** Opening Document text block **
The I Ching seems like too complex a text for me to undertake on my own!
June 20, 2008 9:14 PM   Subscribe

How can I get started learning about the I Ching and actively consult the oracle?

I just finished Phillip K. Dick's The man in the high castle and it left me with an increasing need to get a copy of the ancient Chinese text, the I ching. I'm sure merely obtaining a copy will not be enough for me to fully comprehend and grok it in fullness.

Can anyone lend suggestion or speak on their experience with the text in terms of analyzing it's philosophical nature and also in terms of consulting the oracle? Are there specific translations or workbooks that you can recommend?
posted by saxamo to Religion & Philosophy (13 answers total) 10 users marked this as a favorite
 
As with most divinatory tools, the point is (IMHO) to read the provided meaning, and meditate on it. The words in the provided meaning are merely jumping points for your consciousness.

To put it another way... the 'true' meanings of the I Ching, Tarot cards, whatever, are merely window dressing for your conscious mind to be occupied with while your subconscious/astral self/whatever-you-want-to-call-it pipes up with the insight required in your particular situation.
posted by dirtynumbangelboy at 9:31 PM on June 20, 2008


Carl Jung wrote a very interesting forward to one of the editions that you may find useful. He does a reading right before your eyes and it gives you a framework for how to think about it.
posted by amethysts at 9:42 PM on June 20, 2008


"It is good to be certain" I Ching

Random numbers, 1-64. Draw a number, read the corresponding text. Or, get some coins and toss them the traditional way to produce the 'trigrams' or 'hexagrams' (I've seen them called both. It's two sets of 3).

With such things, especially from the Chinese, it is best to read more than one translation. Then continue as dirtynumbangelboy says.
posted by Goofyy at 10:16 PM on June 20, 2008


Well thanks, Goofster.

The thing about all of these things--i Ching, Tarot, crystals, ritual magick, whatever--is that they are merely ways to engage the conscious mind and thus distract it while the subconscious gets about its work.

That's actually the point with any ritualistic behaviour, from Buddhism to to Zoroastrianism and everything in between. The acts are there to occupy the conscious mind with the religious psychodrama while the subconscious mind (or the Child Mind, to use one writer's terminology) gets about is business, as that mind doesn't have the filters that our conscious mind has been taught to impose on the world.
posted by dirtynumbangelboy at 10:27 PM on June 20, 2008


I definitely understand that most of it lies within me to interpret answers as it pertains to my question. I'm not sure if I actually believe in an omnipresent diety that really contemplates my request; but I did an online divination for kicks and really got some good advice out of it. The only reason I wouldn't pursue this channel probably touches on what bangelboy said above. I'd like to do it myself.

I guess I'm asking more about the technical aspect and the divinations with the coins or sticks and the hexagrams, and also the philosophical aspect of it all. How i can really get into the sphere of this. That Jung article was helpful and a good starting point.
** Closing Document text block **
* [Directive]: Edit the I Ching discussion thread by reproducing the passage that begins at the words "The thing about" and stops after "about its work.", with "crystals" replaced by "runes". The data that follows is not needed.
** Opening Records shown block **
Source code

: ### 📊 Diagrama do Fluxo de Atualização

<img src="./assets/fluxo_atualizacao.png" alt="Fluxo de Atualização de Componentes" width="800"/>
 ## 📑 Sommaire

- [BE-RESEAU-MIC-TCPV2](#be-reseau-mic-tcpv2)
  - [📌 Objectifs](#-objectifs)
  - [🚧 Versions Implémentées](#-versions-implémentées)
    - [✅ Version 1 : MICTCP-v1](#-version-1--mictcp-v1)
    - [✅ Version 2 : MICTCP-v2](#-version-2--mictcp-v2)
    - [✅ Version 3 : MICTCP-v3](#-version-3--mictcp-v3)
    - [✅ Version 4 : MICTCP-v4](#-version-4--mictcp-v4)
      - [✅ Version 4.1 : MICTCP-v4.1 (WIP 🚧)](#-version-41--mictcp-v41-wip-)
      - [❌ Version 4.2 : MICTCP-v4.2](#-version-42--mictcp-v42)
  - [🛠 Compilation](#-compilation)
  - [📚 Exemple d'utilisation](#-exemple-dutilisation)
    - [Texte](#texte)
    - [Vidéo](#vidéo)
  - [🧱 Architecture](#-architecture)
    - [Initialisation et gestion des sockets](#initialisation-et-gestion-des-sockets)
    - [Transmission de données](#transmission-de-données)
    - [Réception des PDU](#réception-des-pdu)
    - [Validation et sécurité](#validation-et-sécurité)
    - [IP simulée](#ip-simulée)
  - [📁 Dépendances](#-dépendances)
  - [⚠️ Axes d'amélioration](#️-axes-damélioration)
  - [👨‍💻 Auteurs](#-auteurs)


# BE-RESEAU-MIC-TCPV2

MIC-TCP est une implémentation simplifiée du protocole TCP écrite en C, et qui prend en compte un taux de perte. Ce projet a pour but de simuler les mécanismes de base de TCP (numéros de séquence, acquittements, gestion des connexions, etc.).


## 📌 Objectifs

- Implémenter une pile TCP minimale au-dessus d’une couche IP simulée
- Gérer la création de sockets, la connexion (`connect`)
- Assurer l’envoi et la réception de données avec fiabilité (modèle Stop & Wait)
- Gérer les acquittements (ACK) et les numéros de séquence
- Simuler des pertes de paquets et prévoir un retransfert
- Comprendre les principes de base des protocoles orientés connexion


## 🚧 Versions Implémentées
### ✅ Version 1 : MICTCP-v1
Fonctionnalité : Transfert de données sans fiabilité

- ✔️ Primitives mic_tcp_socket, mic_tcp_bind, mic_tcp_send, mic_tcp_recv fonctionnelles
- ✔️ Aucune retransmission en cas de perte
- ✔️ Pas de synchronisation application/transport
** Closing Records shown block **
* [The answer]:
The thing about all of these things--i Ching, Tarot, runes, ritual magick, whatever--is that they are merely ways to engage the conscious mind and thus distract it while the subconscious gets about its work.